■ **Transcribed page contents**
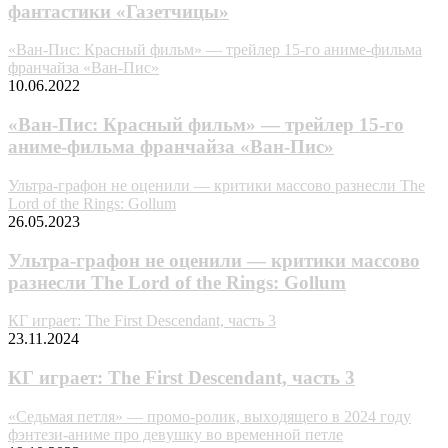
фантастики «Газетчицы»
«Ван-Пис: Красный фильм» — трейлер 15-го аниме-фильма
франчайза «Ван-Пис»
10.06.2022
«Ван-Пис: Красный фильм» — трейлер 15-го
аниме-фильма франчайза «Ван-Пис»
Ультра-графон не оценили — критики массово разнесли The
Lord of the Rings: Gollum
26.05.2023
Ультра-графон не оценили — критики массово
разнесли The Lord of the Rings: Gollum
КГ играет: The First Descendant, часть 3
23.11.2024
КГ играет: The First Descendant, часть 3
«Ceдьмaя пeтля» — пpoмo-poлик, выxoдящeгo в 2024 гoдy
фэнтeзи-aнимe пpo дeвyшкy вo вpeмeннoй пeтлe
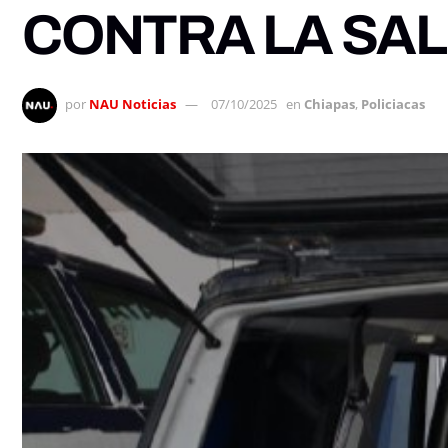
CONTRA LA SA
por
NAU Noticias
07/10/2025
en
Chiapas
,
Policiacas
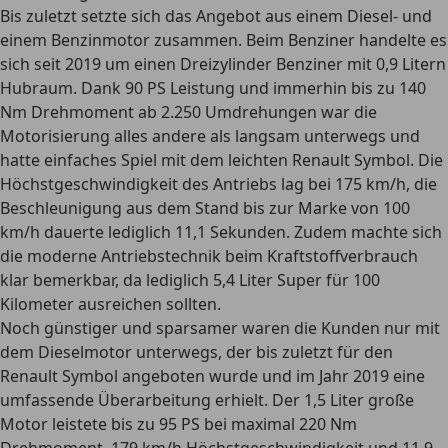
Bis zuletzt setzte sich das Angebot aus
einem Diesel- und
einem Benzinmotor
zusammen. Beim Benziner handelte es
sich seit 2019 um einen Dreizylinder Benziner mit 0,9 Litern
Hubraum. Dank 90 PS Leistung und immerhin bis zu 140
Nm Drehmoment ab 2.250 Umdrehungen war die
Motorisierung alles andere als langsam unterwegs und
hatte einfaches Spiel mit dem leichten Renault Symbol. Die
Höchstgeschwindigkeit des Antriebs lag bei 175 km/h, die
Beschleunigung aus dem Stand bis zur Marke von 100
km/h dauerte lediglich 11,1 Sekunden. Zudem machte sich
die moderne Antriebstechnik beim Kraftstoffverbrauch
klar bemerkbar, da
lediglich 5,4 Liter Super für 100
Kilometer
ausreichen sollten.
Noch günstiger und sparsamer waren die Kunden nur mit
dem Dieselmotor unterwegs, der bis zuletzt für den
Renault Symbol angeboten wurde und im Jahr 2019 eine
umfassende Überarbeitung erhielt. Der 1,5 Liter große
Motor leistete bis zu 95 PS bei maximal 220 Nm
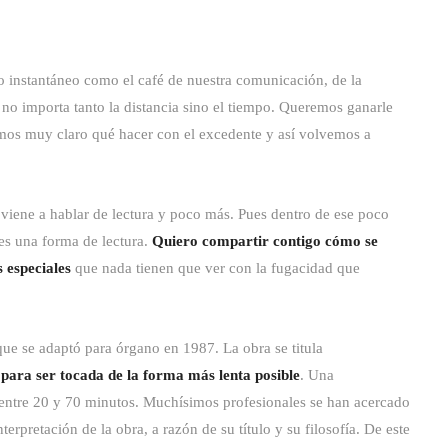
o instantáneo como el café de nuestra comunicación, de la
 no importa tanto la distancia sino el tiempo. Queremos ganarle
emos muy claro qué hacer con el excedente y así volvemos a
 viene a hablar de lectura y poco más. Pues dentro de ese poco
es una forma de lectura.
Quiero compartir contigo cómo se
 especiales
que nada tienen que ver con la fugacidad que
e se adaptó para órgano en 1987. La obra se titula
,
para ser tocada de la forma más lenta posible
. Una
r entre 20 y 70 minutos. Muchísimos profesionales se han acercado
nterpretación de la obra, a razón de su título y su filosofía. De este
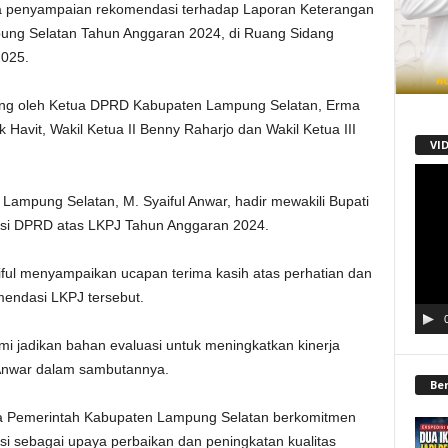
a penyampaian rekomendasi terhadap Laporan Keterangan
ung Selatan Tahun Anggaran 2024, di Ruang Sidang
2025.
sung oleh Ketua DPRD Kabupaten Lampung Selatan, Erma
k Havit, Wakil Ketua II Benny Raharjo dan Wakil Ketua III
VI
Pemu
Video
Lampung Selatan, M. Syaiful Anwar, hadir mewakili Bupati
si DPRD atas LKPJ Tahun Anggaran 2024.
ful menyampaikan ucapan terima kasih atas perhatian dan
endasi LKPJ tersebut.
 jadikan bahan evaluasi untuk meningkatkan kinerja
 Anwar dalam sambutannya.
Be
a Pemerintah Kabupaten Lampung Selatan berkomitmen
si sebagai upaya perbaikan dan peningkatan kualitas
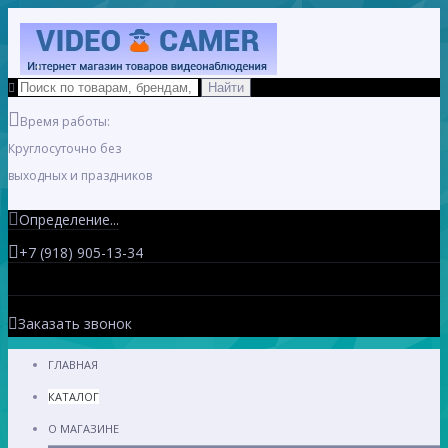
Время работы:
Круглосуточно без
выходных и праздников
Определение...
+7 (918) 905-13-34
Заказать звонок
ГЛАВНАЯ
КАТАЛОГ
О МАГАЗИНЕ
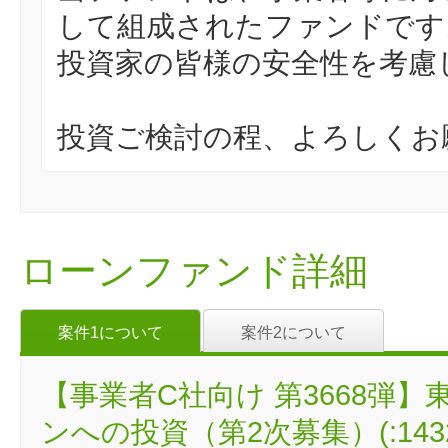
して組成されたファンドです
投資家の皆様の安全性を考慮
投資ご検討の程、よろしくお
ローンファンド詳細
案件1について
案件2について
【事業者C社向け 第3668弾
ンへの投資（第2次募集）(:1432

■ **Exercise requirements**
Could you repeat each line above exactly as written? Omit the pictures.

■ **Solution to this task**
фантастики «Газетчицы»
«Ван-Пис: Красный фильм» — трейлер 15-го аниме-фильма
франчайза «Ван-Пис»
10.06.2022
«Ван-Пис: Красный фильм» — трейлер 15-го
аниме-фильма франчайза «Ван-Пис»
Ультра-графон не оценили — критики массово разнесли The
Lord of the Rings: Gollum
26.05.2023
Ультра-графон не оценили — критики массово
разнесли The Lord of the Rings: Gollum
КГ играет: The First Descendant, часть 3
23.11.2024
КГ играет: The First Descendant, часть 3
«Ceдьмaя пeтля» — пpoмo-poлик, выxoдящeгo в 2024 гoдy
фэнтeзи-aнимe пpo дeвyшкy вo вpeмeннoй пeтлe
CONTRA LA SA
por
NAU Noticias
07/10/2025
en
Chiapas
,
Policiacas
Bis zuletzt setzte sich das Angebot aus
einem Diesel- und
einem Benzinmotor
zusammen. Beim Benziner handelte es
sich seit 2019 um einen Dreizylinder Benziner mit 0,9 Litern
Hubraum. Dank 90 PS Leistung und immerhin bis zu 140
Nm Drehmoment ab 2.250 Umdrehungen war die
Motorisierung alles andere als langsam unterwegs und
hatte einfaches Spiel mit dem leichten Renault Symbol. Die
Höchstgeschwindigkeit des Antriebs lag bei 175 km/h, die
Beschleunigung aus dem Stand bis zur Marke von 100
km/h dauerte lediglich 11,1 Sekunden. Zudem machte sich
die moderne Antriebstechnik beim Kraftstoffverbrauch
klar bemerkbar, da
lediglich 5,4 Liter Super für 100
Kilometer
ausreichen sollten.
Noch günstiger und sparsamer waren die Kunden nur mit
dem Dieselmotor unterwegs, der bis zuletzt für den
Renault Symbol angeboten wurde und im Jahr 2019 eine
umfassende Überarbeitung erhielt. Der 1,5 Liter große
Motor leistete bis zu 95 PS bei maximal 220 Nm
o instantáneo como el café de nuestra comunicación, de la
 no importa tanto la distancia sino el tiempo. Queremos ganarle
emos muy claro qué hacer con el excedente y así volvemos a
 viene a hablar de lectura y poco más. Pues dentro de ese poco
es una forma de lectura.
Quiero compartir contigo cómo se
 especiales
que nada tienen que ver con la fugacidad que
e se adaptó para órgano en 1987. La obra se titula
,
para ser tocada de la forma más lenta posible
. Una
r entre 20 y 70 minutos. Muchísimos profesionales se han acercado
nterpretación de la obra, a razón de su título y su filosofía. De este
a penyampaian rekomendasi terhadap Laporan Keterangan
ung Selatan Tahun Anggaran 2024, di Ruang Sidang
2025.
sung oleh Ketua DPRD Kabupaten Lampung Selatan, Erma
k Havit, Wakil Ketua II Benny Raharjo dan Wakil Ketua III
VI
Pemu
Video
Lampung Selatan, M. Syaiful Anwar, hadir mewakili Bupati
si DPRD atas LKPJ Tahun Anggaran 2024.
ful menyampaikan ucapan terima kasih atas perhatian dan
endasi LKPJ tersebut.
 jadikan bahan evaluasi untuk meningkatkan kinerja
 Anwar dalam sambutannya.
Be
a Pemerintah Kabupaten Lampung Selatan berkomitmen
si sebagai upaya perbaikan dan peningkatan kualitas
Время работы:
Круглосуточно без
выходных и праздников
Определение...
+7 (918) 905-13-34
Заказать звонок
ГЛАВНАЯ
КАТАЛОГ
О МАГАЗИНЕ
して組成されたファンドです
投資家の皆様の安全性を考慮
投資ご検討の程、よろしくお
ローンファンド詳細
案件1について
案件2について
【事業者C社向け 第3668弾
ンへの投資（第2次募集）(:1432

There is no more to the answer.